The Cavalier is never far from his thoughts. For Cleland, his current situation is doubly frustrating in that he reckons, on the latest Michelin rubber and with some winter fettling, the old warhorse would have remained competitive into ’96. He rails, however, against the suggestion that he drove the one model for far too long

“I think that’s bullshit. If think that if I climbed out of the Cavalier and into a Ford Mondeo the same day as I climbed into my Vectra, I would have said that the Mondeo was not right, too If I’d climbed into a Renault or a Volvo, I would have given an objective view of that car. I can jump from a front to a rear-wheel drive car, left to right-hand drive – I am a professional driver. And that’s just what I’ve done As far as I’m concerned, I’ve effectively changed teams. It’s the same badge but that’s it it’s an all-new car.”

An all-new car that too much was expected of too soon?

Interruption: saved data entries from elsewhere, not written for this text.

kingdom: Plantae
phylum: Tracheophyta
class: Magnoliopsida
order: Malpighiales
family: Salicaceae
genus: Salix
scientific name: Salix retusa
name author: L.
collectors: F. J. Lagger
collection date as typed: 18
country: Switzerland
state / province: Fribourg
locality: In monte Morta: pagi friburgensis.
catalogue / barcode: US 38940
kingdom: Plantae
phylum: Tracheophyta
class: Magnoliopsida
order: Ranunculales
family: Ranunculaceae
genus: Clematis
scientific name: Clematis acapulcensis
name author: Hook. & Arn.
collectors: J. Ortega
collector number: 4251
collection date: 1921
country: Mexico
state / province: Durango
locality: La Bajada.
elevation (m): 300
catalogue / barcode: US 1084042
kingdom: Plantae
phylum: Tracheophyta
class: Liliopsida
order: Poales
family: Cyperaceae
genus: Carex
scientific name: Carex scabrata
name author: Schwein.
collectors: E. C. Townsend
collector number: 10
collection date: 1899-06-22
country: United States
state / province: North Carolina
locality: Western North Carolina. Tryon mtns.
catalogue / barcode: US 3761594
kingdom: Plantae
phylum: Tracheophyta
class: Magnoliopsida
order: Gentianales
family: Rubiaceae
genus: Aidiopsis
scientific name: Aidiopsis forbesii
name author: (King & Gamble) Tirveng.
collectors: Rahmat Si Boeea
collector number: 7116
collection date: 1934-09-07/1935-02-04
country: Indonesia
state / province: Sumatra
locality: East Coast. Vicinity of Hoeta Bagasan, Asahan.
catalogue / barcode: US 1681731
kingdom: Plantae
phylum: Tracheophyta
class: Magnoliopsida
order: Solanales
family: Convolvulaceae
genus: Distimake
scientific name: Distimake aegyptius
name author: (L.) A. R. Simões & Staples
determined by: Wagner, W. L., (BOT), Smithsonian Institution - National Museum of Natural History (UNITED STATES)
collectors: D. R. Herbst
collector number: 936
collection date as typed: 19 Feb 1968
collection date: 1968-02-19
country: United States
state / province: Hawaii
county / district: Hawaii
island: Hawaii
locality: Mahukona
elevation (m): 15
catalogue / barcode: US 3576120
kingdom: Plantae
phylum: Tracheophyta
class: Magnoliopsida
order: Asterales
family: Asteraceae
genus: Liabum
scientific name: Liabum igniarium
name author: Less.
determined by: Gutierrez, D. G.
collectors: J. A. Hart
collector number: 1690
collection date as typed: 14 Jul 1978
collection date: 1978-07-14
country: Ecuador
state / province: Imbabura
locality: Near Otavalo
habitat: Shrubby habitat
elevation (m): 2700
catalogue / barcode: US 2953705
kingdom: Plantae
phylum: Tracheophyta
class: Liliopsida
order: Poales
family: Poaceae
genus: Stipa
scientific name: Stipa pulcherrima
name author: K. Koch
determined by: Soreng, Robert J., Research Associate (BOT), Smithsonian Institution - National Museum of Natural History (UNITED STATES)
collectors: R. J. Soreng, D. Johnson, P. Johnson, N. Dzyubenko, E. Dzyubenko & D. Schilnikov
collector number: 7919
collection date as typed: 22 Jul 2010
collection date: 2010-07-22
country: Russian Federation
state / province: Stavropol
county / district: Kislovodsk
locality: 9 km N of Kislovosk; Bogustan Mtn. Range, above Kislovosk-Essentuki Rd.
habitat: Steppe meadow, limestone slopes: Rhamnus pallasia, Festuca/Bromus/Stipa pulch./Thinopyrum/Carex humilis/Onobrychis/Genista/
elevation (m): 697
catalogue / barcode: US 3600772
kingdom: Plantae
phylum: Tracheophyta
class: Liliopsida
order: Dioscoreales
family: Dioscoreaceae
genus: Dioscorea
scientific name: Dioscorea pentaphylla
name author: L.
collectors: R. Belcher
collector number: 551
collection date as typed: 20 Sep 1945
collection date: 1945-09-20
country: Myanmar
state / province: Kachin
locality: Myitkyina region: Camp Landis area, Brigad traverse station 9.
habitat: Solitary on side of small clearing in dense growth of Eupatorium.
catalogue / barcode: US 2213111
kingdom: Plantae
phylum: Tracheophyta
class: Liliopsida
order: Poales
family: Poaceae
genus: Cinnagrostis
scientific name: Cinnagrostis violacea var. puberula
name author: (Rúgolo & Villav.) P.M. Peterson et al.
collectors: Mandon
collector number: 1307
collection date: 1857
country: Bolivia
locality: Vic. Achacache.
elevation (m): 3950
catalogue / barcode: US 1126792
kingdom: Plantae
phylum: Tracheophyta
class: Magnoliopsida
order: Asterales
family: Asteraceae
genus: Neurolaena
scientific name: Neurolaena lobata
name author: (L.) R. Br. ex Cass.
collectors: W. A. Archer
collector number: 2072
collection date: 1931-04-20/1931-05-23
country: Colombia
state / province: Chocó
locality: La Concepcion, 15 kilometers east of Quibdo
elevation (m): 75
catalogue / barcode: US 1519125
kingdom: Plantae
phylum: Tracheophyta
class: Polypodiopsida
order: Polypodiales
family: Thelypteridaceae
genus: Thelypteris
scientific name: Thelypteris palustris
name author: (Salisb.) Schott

Cleland: “Yeah. I think what happened was that the expectations were greater than the actual reality of it. The trouble was that Ray took a Cavalier that had won races every year since its inception. He then made it better, made it the most competitive car that you could have in touring cars (it won championships worldwide) and because of that think the expectation was, ‘Well, he’s got the new Vectra it’s low-slung, it’s aerodynamically better. . . ‘It’s all of those things and, therefore, with Ray Mallock’s expertise, his aerodynamicists and engineers, it was supposed to be a winner the day it rolled out of the back of the transporter. That was the problem everybody expected too much of it. Even the team.”

But after its success of ’95 it had reason to be confident, while complacency is not an accusation I would level at this outfit. Rather it is still finding its feet after an enormous transition, out of a race team has sprouted a major commercial concern that has perhaps momentarily lost sight of its roots. It will flourish again, but 43-year-old Cleland is impatient for success. His contract runs out at the end of the year.. . may we think the unthinkable?

“For us to come away from a test having been 15th fastest [on the Silverstone GP circuit] is a serious worry. I’m sorry, but that’s not what I really race for,” the Galashels-based driver admits “It’s nothing the team is doing wrong, it’s just that we’ve got something at the moment that we haven’t figured out yet.

“I want to win races, there’s no argument about that. You look at my record over the years and I think they speak for themselves. Look at Peter Brock in Australia, he’s 53 years old and he’s just signed a five-year contract, Klaus Ludwig’s just won two ITC races for Opel and he’s older then me. I can get more publicity than any other driver in the BTCC – I think there’s life in the old dog yet.”

And the Vectra?

“It will improve I just don’t when.”

But will he still be driving it when it does?